Friday, August 16, 2019

Book Review: "Thirteen" by Steve Cavanagh

I don't know about you, but I can't resist a thriller with the tagline, "The serial killer isn't on trial: HE'S ON THE JURY!"

Eddie Flynn used to be a conman, but he rehabilitated himself and is now a criminal defense attorney. Through the years his work has put him and those he loves at risk, so he's been debating changing career paths. But then he gets approached to serve as second chair on what is shaping up to be the case of the century: reality television star Bobby Solomon is accused of brutally murdering his actress wife and his chief of security.

Bobby and his wife were on the cusp of major movie stardom. The evidence against him is overwhelming, but he vehemently insists he is innocent. His renowned attorney maintains that the NYPD is trying to frame Bobby for these murders. He believes Eddie can help prove Bobby's innocence by raising doubts about the police's behavior.

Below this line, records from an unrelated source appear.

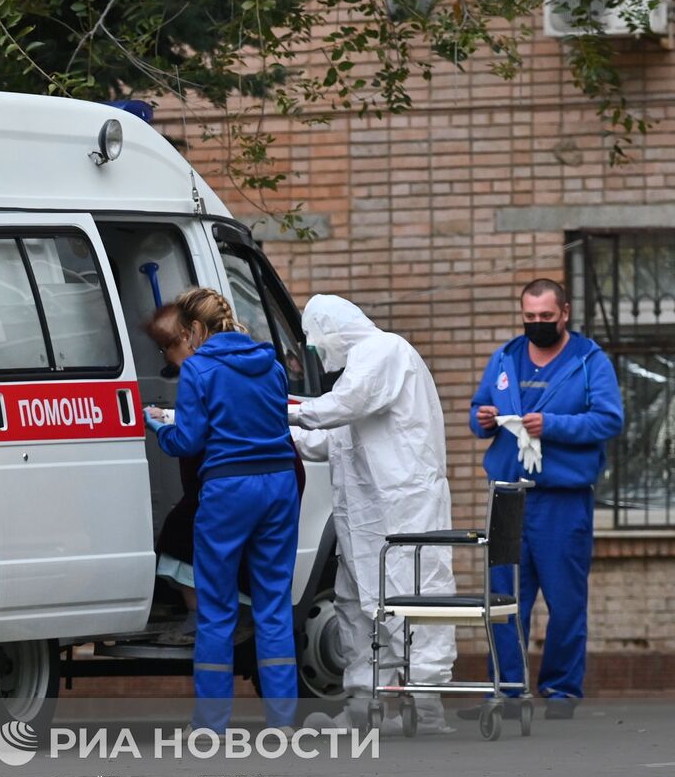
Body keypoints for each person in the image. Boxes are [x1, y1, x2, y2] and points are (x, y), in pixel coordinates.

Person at [288, 294, 457, 735]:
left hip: (403, 510)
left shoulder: (384, 352)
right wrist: (276, 429)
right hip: (367, 521)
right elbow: (330, 440)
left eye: (316, 341)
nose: (317, 352)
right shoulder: (358, 373)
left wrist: (284, 411)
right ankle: (364, 707)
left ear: (332, 330)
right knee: (355, 606)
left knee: (412, 598)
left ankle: (426, 704)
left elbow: (341, 408)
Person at [465, 278, 622, 720]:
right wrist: (483, 420)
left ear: (565, 313)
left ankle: (560, 690)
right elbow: (479, 412)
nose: (536, 325)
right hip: (508, 496)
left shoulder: (589, 362)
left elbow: (609, 420)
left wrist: (550, 425)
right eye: (529, 317)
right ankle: (509, 691)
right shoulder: (507, 356)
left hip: (562, 499)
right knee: (504, 598)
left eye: (546, 318)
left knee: (565, 599)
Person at [145, 288, 300, 732]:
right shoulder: (270, 365)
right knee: (273, 605)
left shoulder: (198, 368)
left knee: (216, 608)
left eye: (184, 334)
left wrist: (158, 426)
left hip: (228, 491)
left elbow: (189, 441)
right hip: (279, 483)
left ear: (195, 330)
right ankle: (283, 721)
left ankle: (211, 724)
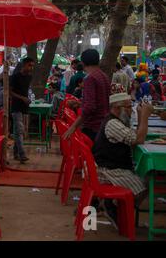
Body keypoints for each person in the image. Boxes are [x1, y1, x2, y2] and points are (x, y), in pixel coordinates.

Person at [92, 92, 151, 227]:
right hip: (109, 170)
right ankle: (113, 207)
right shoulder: (113, 123)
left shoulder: (117, 121)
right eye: (129, 107)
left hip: (113, 166)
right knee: (143, 187)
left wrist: (142, 115)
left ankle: (117, 207)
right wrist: (145, 116)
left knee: (147, 177)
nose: (131, 111)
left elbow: (135, 135)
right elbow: (139, 139)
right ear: (117, 108)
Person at [64, 49, 111, 142]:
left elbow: (90, 107)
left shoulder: (90, 78)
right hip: (104, 124)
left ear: (83, 63)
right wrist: (79, 103)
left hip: (92, 127)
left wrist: (74, 126)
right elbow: (99, 101)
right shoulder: (104, 76)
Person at [10, 57, 35, 163]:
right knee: (19, 130)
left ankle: (15, 153)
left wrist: (28, 98)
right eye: (29, 65)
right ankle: (22, 154)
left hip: (25, 106)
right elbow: (10, 92)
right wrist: (22, 98)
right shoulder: (15, 76)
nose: (31, 68)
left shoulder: (29, 77)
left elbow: (26, 90)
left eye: (32, 66)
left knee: (19, 131)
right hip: (16, 106)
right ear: (24, 64)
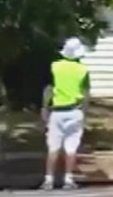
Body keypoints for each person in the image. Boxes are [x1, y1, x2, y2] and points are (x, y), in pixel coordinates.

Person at [40, 38, 90, 190]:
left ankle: (48, 180)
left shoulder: (55, 67)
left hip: (57, 111)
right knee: (71, 148)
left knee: (53, 147)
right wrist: (84, 114)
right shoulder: (83, 70)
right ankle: (68, 179)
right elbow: (86, 93)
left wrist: (44, 108)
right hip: (75, 111)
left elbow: (49, 89)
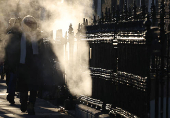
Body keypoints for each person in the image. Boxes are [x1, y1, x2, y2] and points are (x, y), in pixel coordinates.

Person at [4, 17, 22, 104]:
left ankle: (11, 94)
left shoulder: (13, 33)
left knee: (12, 78)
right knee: (13, 78)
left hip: (13, 59)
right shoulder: (20, 34)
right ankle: (12, 95)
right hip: (15, 59)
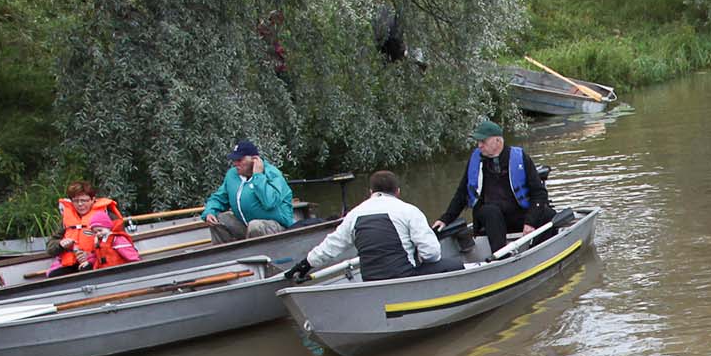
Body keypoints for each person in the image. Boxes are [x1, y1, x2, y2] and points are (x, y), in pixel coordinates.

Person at [302, 170, 459, 281]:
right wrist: (419, 257)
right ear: (398, 192)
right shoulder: (408, 211)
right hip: (404, 278)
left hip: (370, 279)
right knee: (455, 265)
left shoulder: (354, 214)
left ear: (371, 191)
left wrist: (305, 264)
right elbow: (431, 253)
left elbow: (331, 246)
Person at [431, 119, 555, 254]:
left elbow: (539, 193)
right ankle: (501, 256)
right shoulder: (476, 161)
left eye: (483, 141)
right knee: (491, 211)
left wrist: (530, 221)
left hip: (517, 213)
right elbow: (462, 193)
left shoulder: (520, 158)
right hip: (490, 218)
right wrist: (445, 219)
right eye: (478, 142)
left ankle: (535, 251)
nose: (479, 145)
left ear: (498, 141)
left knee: (549, 215)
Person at [204, 139, 295, 242]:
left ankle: (260, 255)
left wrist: (258, 176)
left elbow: (270, 202)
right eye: (234, 160)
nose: (235, 164)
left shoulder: (272, 174)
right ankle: (223, 255)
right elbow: (219, 198)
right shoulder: (232, 175)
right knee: (219, 219)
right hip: (246, 225)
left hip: (278, 227)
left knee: (255, 226)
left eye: (239, 160)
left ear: (254, 159)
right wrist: (209, 212)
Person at [49, 182, 138, 271]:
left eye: (84, 200)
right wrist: (60, 245)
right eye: (75, 201)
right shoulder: (66, 220)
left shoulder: (108, 216)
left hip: (98, 262)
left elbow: (120, 240)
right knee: (55, 275)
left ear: (92, 199)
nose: (80, 204)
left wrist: (89, 256)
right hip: (72, 263)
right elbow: (50, 248)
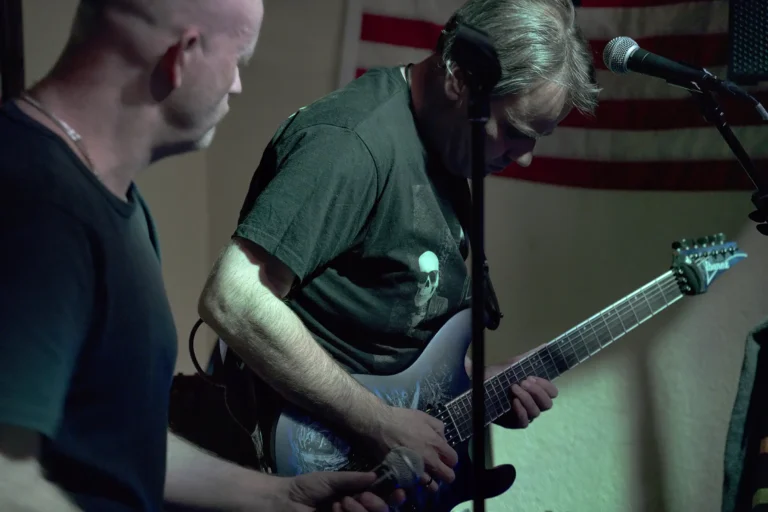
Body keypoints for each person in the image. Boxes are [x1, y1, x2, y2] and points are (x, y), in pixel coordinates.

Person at [0, 0, 404, 510]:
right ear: (183, 54)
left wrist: (281, 496)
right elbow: (6, 479)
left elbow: (124, 443)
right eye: (238, 60)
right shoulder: (37, 203)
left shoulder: (115, 200)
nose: (237, 85)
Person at [197, 0, 600, 504]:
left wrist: (478, 387)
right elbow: (233, 297)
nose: (525, 158)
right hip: (292, 470)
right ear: (459, 79)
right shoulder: (351, 144)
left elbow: (388, 334)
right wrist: (378, 424)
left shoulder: (442, 148)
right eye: (516, 132)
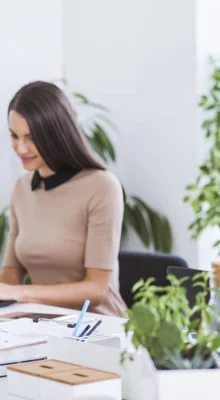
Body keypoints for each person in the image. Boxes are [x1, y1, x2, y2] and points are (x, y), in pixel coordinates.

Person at [0, 81, 127, 317]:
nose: (20, 148)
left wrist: (21, 294)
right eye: (14, 136)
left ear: (56, 134)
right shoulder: (21, 188)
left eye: (31, 137)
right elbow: (10, 275)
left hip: (96, 328)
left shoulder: (102, 186)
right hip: (36, 327)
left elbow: (96, 289)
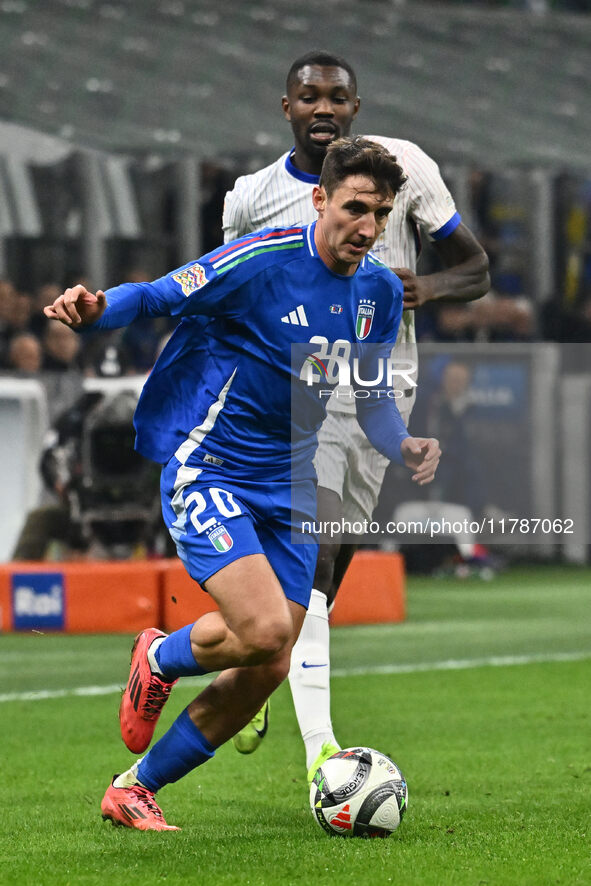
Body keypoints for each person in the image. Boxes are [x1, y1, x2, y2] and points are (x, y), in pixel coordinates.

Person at [44, 137, 441, 832]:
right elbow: (162, 294)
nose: (367, 227)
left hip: (289, 482)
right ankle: (161, 655)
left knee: (268, 663)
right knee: (260, 630)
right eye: (354, 208)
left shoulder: (377, 291)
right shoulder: (262, 261)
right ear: (319, 199)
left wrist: (401, 442)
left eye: (379, 214)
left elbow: (374, 399)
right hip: (212, 468)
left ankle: (134, 788)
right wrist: (95, 306)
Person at [223, 50, 490, 778]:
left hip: (381, 391)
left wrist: (425, 288)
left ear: (354, 108)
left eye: (335, 98)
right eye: (308, 97)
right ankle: (323, 756)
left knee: (322, 576)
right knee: (320, 546)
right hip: (295, 399)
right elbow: (232, 296)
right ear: (287, 108)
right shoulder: (251, 197)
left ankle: (260, 667)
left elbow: (476, 268)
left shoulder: (404, 169)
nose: (322, 108)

Everyone knows this is going to be a tough case, but they don't have any idea what their biggest obstacle is. Joshua Kane is a cold-blooded killer who has actually killed to get himself seated on the jury. He's going to ensure that Bobby is convicted and he won't let anything—or anyone—stop him. As events begin to occur which convince Eddie that there is something truly dangerous happening, he has to figure out how to reveal the real killer without falling prey first. And that won't be easy.

Thirteen had a really cool concept and it featured a pretty ruthless killer. Kane is creepy, easily one of the most memorable villains I've seen in a while. Obviously there's a lot of suspension of disbelief required for this book to work, but it's fortunate that no criminal has thought of the methods Kane used to get on the jury. (Or at least not that we've heard of.)

This is the first book of Steve Cavanagh's I've read, although this is the fourth in his series featuring Eddie Flynn. It definitely can be read as a stand-alone, although now I'm interested in reading his earlier books, because I really like Eddie Flynn's character in particular. Cavanagh definitely threw in lots of twists and turns, some which surprised me and some which I saw coming.

All in all, this was a pretty addicting read.